▸ **Exercise instructions**: Reproduce every line of the listing below verbatim, in its original order, and omit the picture markers.

▸ **Supplied material**:
*****

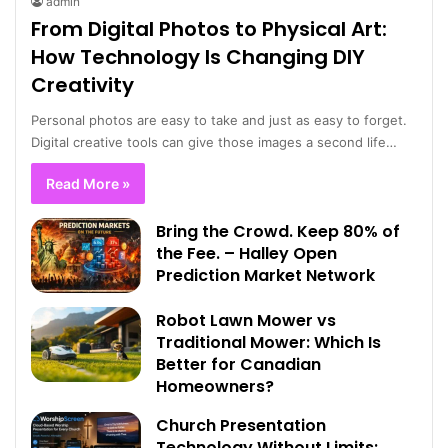
admin
From Digital Photos to Physical Art:
How Technology Is Changing DIY
Creativity
Personal photos are easy to take and just as easy to forget.
Digital creative tools can give those images a second life…
Read More »
Bring the Crowd. Keep 80% of
the Fee. – Halley Open
Prediction Market Network
Robot Lawn Mower vs
Traditional Mower: Which Is
Better for Canadian
Homeowners?
Church Presentation
Technology Without Limits:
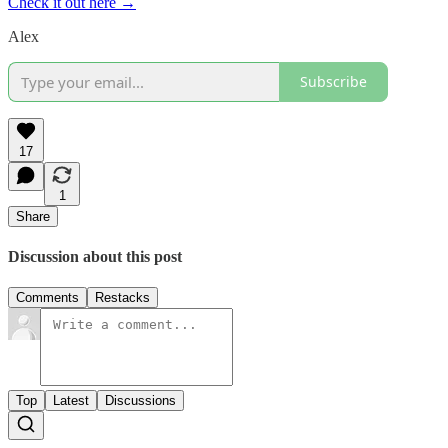
Check it out here →
Alex
Subscribe
17
1
Share
Discussion about this post
Comments
Restacks
Top
Latest
Discussions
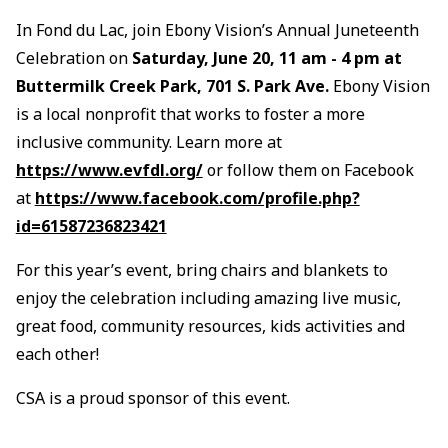
In Fond du Lac, join Ebony Vision’s Annual Juneteenth
Celebration on
Saturday, June 20, 11 am - 4 pm at
Buttermilk Creek Park, 701 S. Park Ave.
Ebony Vision
is a local nonprofit that works to foster a more
inclusive community. Learn more at
https://www.evfdl.org/
or follow them on Facebook
at
https://www.facebook.com/profile.php?
id=61587236823421
For this year’s event, bring chairs and blankets to
enjoy the celebration including amazing live music,
great food, community resources, kids activities and
each other!
CSA is a proud sponsor of this event.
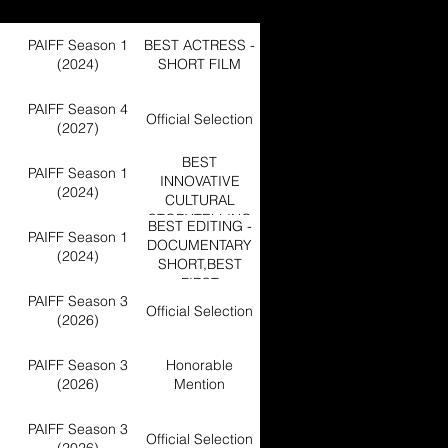
PAIFF Season 1
BEST ACTRESS -
(2024)
SHORT FILM
PAIFF Season 4
Official Selection
(2027)
BEST
PAIFF Season 1
INNOVATIVE
(2024)
CULTURAL
STORYTELLING
BEST EDITING -
PAIFF Season 1
DOCUMENTARY
(2024)
SHORT,BEST
FIRST
PAIFF Season 3
DOCUMENTARY
Official Selection
(2026)
SHORT FILM
PAIFF Season 3
Honorable
(2026)
Mention
PAIFF Season 3
Official Selection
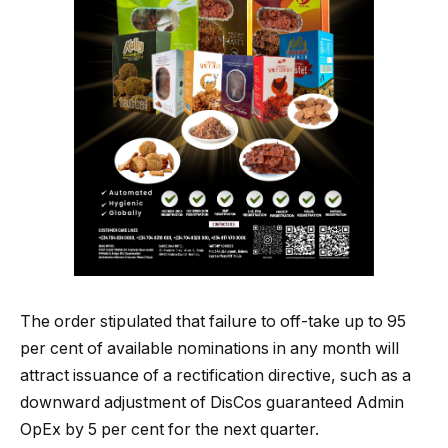
The order stipulated that failure to off-take up to 95
per cent of available nominations in any month will
attract issuance of a rectification directive, such as a
downward adjustment of DisCos guaranteed Admin
OpEx by 5 per cent for the next quarter.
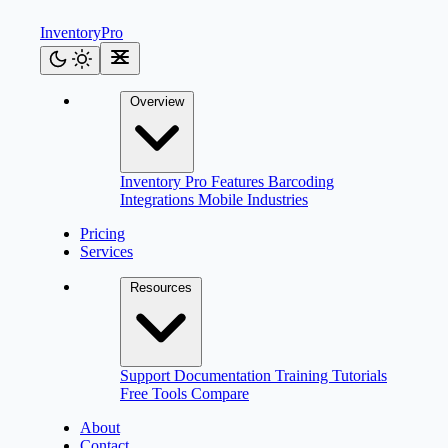
Inventory
Pro
Overview
Inventory Pro
Features
Barcoding
Integrations
Mobile
Industries
Pricing
Services
Resources
Support
Documentation
Training
Tutorials
Free Tools
Compare
About
Contact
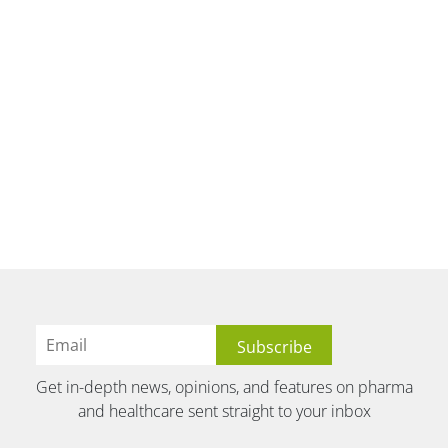
Get in-depth news, opinions, and features on pharma
and healthcare sent straight to your inbox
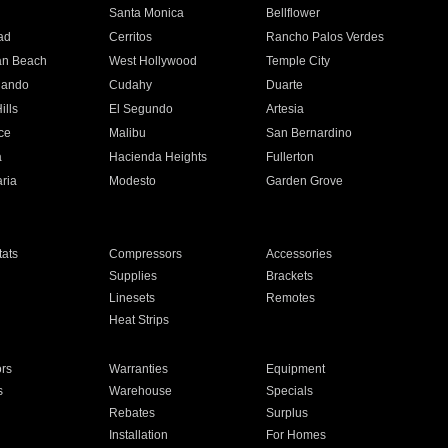
n
Santa Monica
Bellflower
ad
Cerritos
Rancho Palos Verdes
an Beach
West Hollywood
Temple City
nando
Cudahy
Duarte
ills
El Segundo
Artesia
ce
Malibu
San Bernardino
a
Hacienda Heights
Fullerton
ria
Modesto
Garden Grove
ats
Compressors
Accessories
Supplies
Brackets
Linesets
Remotes
Heat Strips
ors
Warranties
Equipment
s
Warehouse
Specials
Rebates
Surplus
Installation
For Homes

*****

▸ **Task solution**:
admin
From Digital Photos to Physical Art:
How Technology Is Changing DIY
Creativity
Personal photos are easy to take and just as easy to forget.
Digital creative tools can give those images a second life…
Read More »
Bring the Crowd. Keep 80% of
the Fee. – Halley Open
Prediction Market Network
Robot Lawn Mower vs
Traditional Mower: Which Is
Better for Canadian
Homeowners?
Church Presentation
Technology Without Limits:
Check it out here →
Alex
Subscribe
17
1
Share
Discussion about this post
Comments
Restacks
Top
Latest
Discussions
In Fond du Lac, join Ebony Vision’s Annual Juneteenth
Celebration on
Saturday, June 20, 11 am - 4 pm at
Buttermilk Creek Park, 701 S. Park Ave.
Ebony Vision
is a local nonprofit that works to foster a more
inclusive community. Learn more at
https://www.evfdl.org/
or follow them on Facebook
at
https://www.facebook.com/profile.php?
id=61587236823421
For this year’s event, bring chairs and blankets to
enjoy the celebration including amazing live music,
great food, community resources, kids activities and
each other!
CSA is a proud sponsor of this event.
PAIFF Season 1
BEST ACTRESS -
(2024)
SHORT FILM
PAIFF Season 4
Official Selection
(2027)
BEST
PAIFF Season 1
INNOVATIVE
(2024)
CULTURAL
STORYTELLING
BEST EDITING -
PAIFF Season 1
DOCUMENTARY
(2024)
SHORT,BEST
FIRST
PAIFF Season 3
DOCUMENTARY
Official Selection
(2026)
SHORT FILM
PAIFF Season 3
Honorable
(2026)
Mention
PAIFF Season 3
Official Selection
The order stipulated that failure to off-take up to 95
per cent of available nominations in any month will
attract issuance of a rectification directive, such as a
downward adjustment of DisCos guaranteed Admin
OpEx by 5 per cent for the next quarter.
Inventory
Pro
Overview
Inventory Pro
Features
Barcoding
Integrations
Mobile
Industries
Pricing
Services
Resources
Support
Documentation
Training
Tutorials
Free Tools
Compare
About
Contact
Get in-depth news, opinions, and features on pharma
and healthcare sent straight to your inbox
n
Santa Monica
Bellflower
ad
Cerritos
Rancho Palos Verdes
an Beach
West Hollywood
Temple City
nando
Cudahy
Duarte
ills
El Segundo
Artesia
ce
Malibu
San Bernardino
a
Hacienda Heights
Fullerton
ria
Modesto
Garden Grove
ats
Compressors
Accessories
Supplies
Brackets
Linesets
Remotes
Heat Strips
ors
Warranties
Equipment
s
Warehouse
Specials
Rebates
Surplus
Installation
For Homes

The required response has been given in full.